GIVEN TEXT:
Reputation: 17876
Is there a easy way to dump UTF-8 data from a database?
I know this command:
manage.py dumpdata > mydata.json
But the data I got in the file mydata.json, Unicode data looks like:
"name": "\u4e1c\u6cf0\u9999\u6e2f\u4e94\u91d1\u6709\u9650\u516c\u53f8"
I would like to see a real Unicode string like 全球卫星定位系统
(Chinese).
Upvotes: 32
Views: 24560
Reputation: 1
In 2023, I still had a rough time with this. I had to follow @wertartem's suggestion and then Change the file encoding of the outputted file to get it to work. It seems the "-Xutf8" tag wasn't necessary for me, but someone reading this might need to follow all 3 steps.
I also had a smaller issue I solved by excluding the admin.logentry from the export (added these tags "-e auth -e contenttypes -e auth.Permission -e admin.logentry")
My full process:
Your step 2 command may desire (but not require) slight modification. Check out this: https://docs.djangoproject.com/en/4.2/ref/django-admin/#dumpdata
Upvotes: 0
Reputation: 4210
This solution worked for me from @Julian Polard's post.
Basically just add -Xutf8
in front of py
or python
when running this command:
python -Xutf8 manage.py dumpdata > data.json
Please upvote his answer as well if this worked for you ^_^
Upvotes: 20
Reputation: 11
here's a new solution.
I just shared a repo on github: django-dump-load-utf8.
However, I think this is a bug of django, and hope someone can merge my project to django.
A not bad solution, but I think fix the bug in django would be better.
manage.py dumpdatautf8 --output data.json
manage.py loaddatautf8 data.json
Upvotes: 1
Reputation: 237
Here is the solution from djangoproject.com
You go to Settings there's a "Use Unicode UTF-8 for worldwide language support", box in "Language" - "Administrative Language Settings" - "Change system locale" - "Region Settings". If we apply that, and reboot, then we get a sensible, modern, default encoding from Python.
djangoproject.com
Upvotes: 0
Reputation: 1323
This problem has been fixed for both JSON and YAML in Django 3.1.
Upvotes: 1
Reputation: 1
I encountered the same issue. After reading all the answers, I came up with a mix of Ali and darthwade's answers:
manage.py dumpdata app.category --indent=2 > categories.json
manage.py shell
import codecs
src = "/categories.json"
dst = "/categories-new.json"
source = codecs.open(src, "rb").read().decode('unicode-escape')
codecs.open(dst, "wb","utf-8").write(source)
In Python 3, I had to open the file in binary mode and decode as unicode-escape. Also I added utf-8 when I open in write (binary) mode.
I hope it helps :)

(Extracted records)
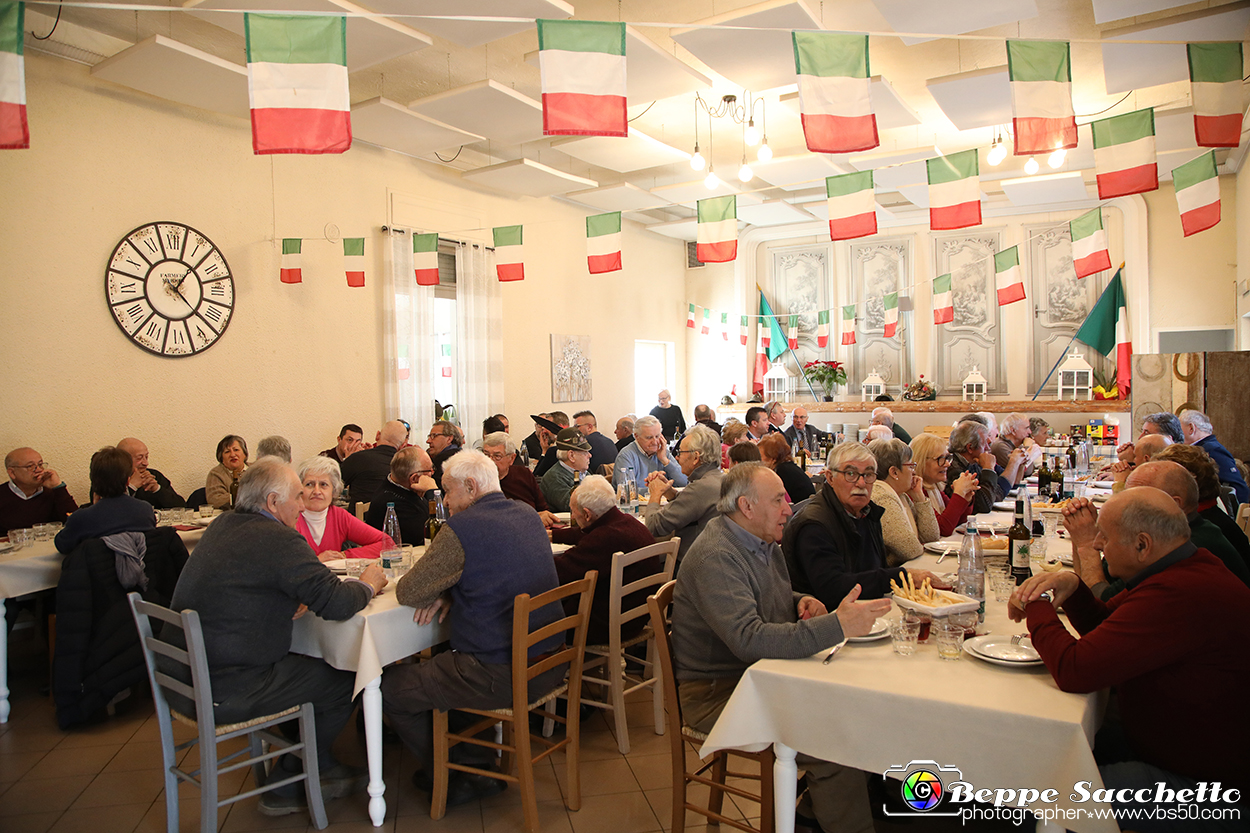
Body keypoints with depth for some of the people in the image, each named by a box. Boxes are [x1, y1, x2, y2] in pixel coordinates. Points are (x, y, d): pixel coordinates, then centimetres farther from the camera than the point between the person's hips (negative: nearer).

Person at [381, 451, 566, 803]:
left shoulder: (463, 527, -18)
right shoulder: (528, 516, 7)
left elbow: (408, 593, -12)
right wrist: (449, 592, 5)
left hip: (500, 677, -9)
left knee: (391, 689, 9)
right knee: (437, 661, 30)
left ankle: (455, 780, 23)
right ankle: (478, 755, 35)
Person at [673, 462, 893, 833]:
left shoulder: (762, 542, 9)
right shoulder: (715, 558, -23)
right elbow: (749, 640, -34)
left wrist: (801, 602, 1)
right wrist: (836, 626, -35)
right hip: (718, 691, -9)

==

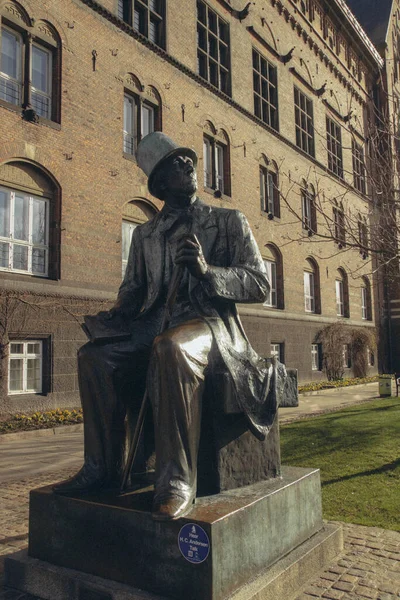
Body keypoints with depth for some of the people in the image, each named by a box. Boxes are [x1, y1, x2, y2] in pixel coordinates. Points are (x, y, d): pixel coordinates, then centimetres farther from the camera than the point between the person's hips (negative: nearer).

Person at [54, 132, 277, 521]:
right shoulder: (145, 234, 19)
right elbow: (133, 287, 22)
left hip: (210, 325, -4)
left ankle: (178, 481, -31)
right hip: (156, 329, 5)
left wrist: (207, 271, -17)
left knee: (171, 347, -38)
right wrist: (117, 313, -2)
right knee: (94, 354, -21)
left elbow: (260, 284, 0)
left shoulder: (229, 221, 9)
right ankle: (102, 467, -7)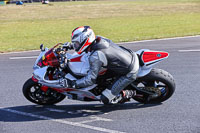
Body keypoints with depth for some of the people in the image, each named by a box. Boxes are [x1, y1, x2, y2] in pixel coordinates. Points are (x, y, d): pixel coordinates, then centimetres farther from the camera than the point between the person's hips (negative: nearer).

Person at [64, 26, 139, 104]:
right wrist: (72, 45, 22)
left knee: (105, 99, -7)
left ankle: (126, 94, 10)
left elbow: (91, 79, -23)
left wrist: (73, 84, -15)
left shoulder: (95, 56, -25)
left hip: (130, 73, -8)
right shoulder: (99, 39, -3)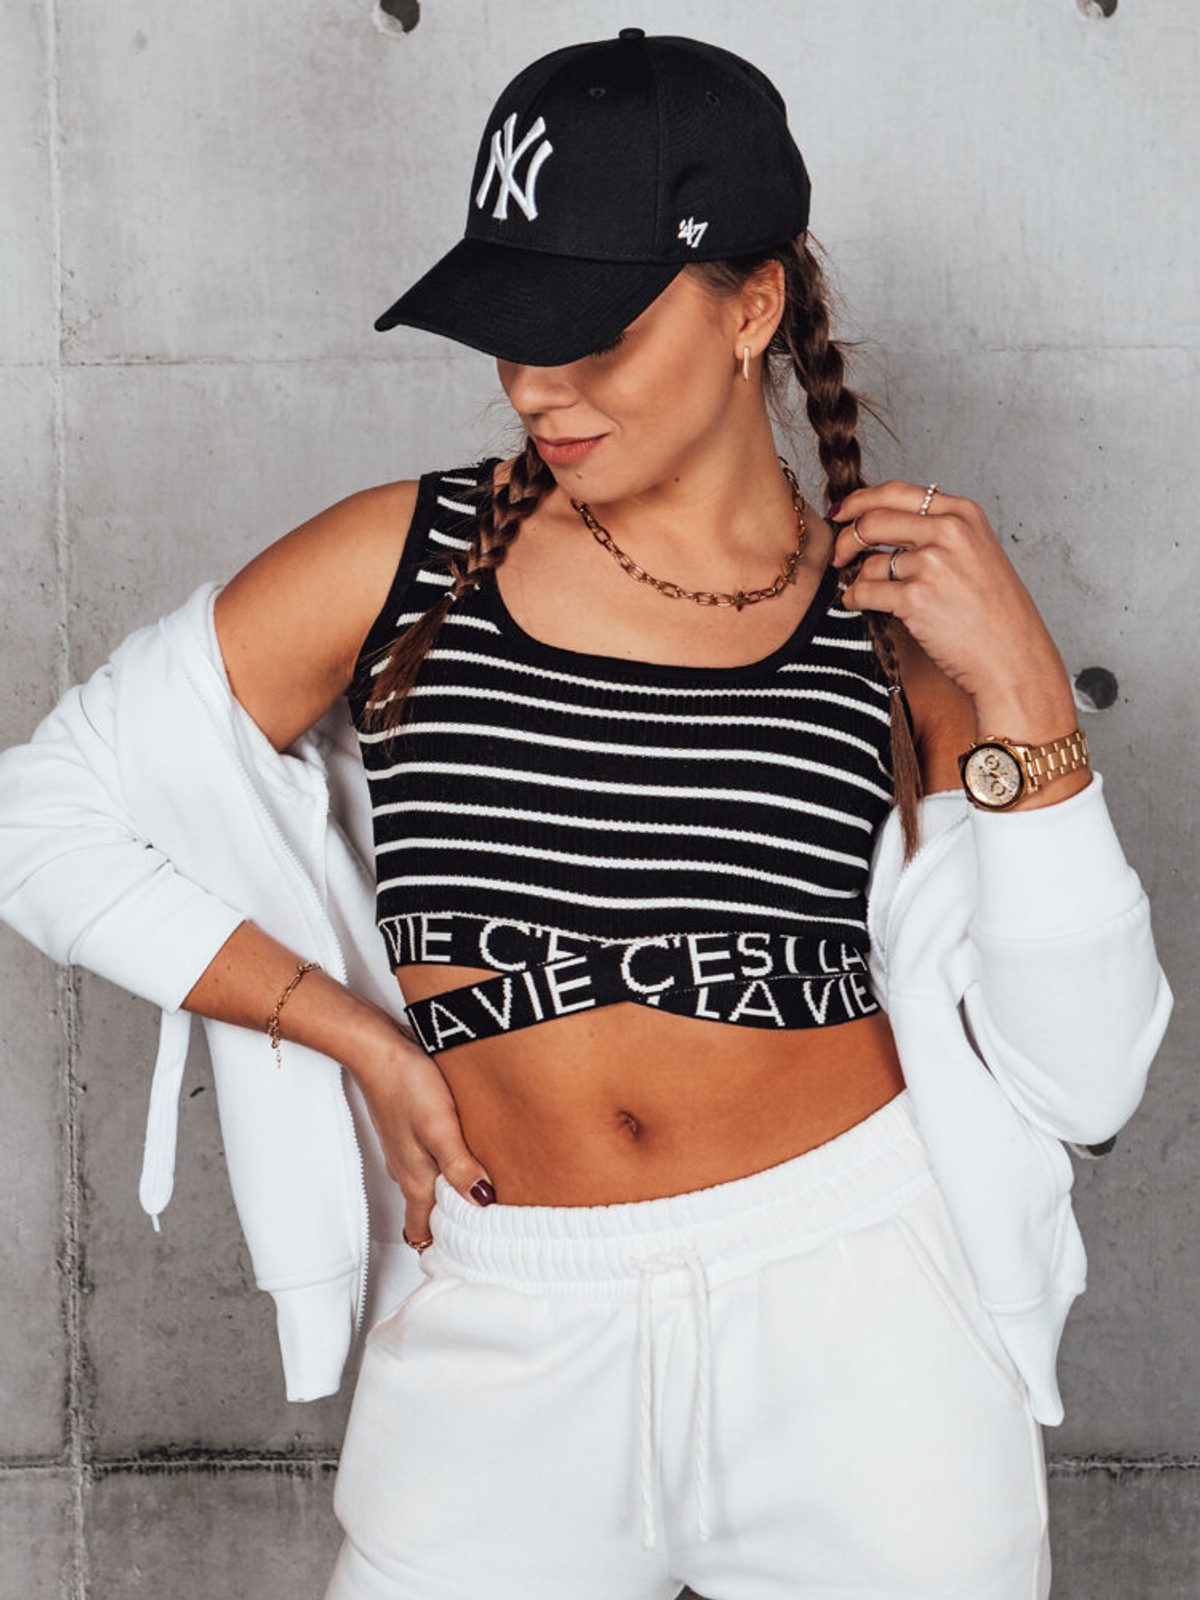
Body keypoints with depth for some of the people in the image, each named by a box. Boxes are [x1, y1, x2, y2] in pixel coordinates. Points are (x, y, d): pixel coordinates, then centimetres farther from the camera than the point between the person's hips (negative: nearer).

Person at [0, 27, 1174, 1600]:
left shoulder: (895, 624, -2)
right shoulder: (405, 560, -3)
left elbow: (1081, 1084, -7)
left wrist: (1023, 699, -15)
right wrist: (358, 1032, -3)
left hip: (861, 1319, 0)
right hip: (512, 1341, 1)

TASK OBJECTIVE:
In the thread on dumping UTF-8 data with Django, which Django version fixed the problem for both JSON and YAML? These records have no connection to the forum thread above.

TASK ANSWER:
Django 3.1.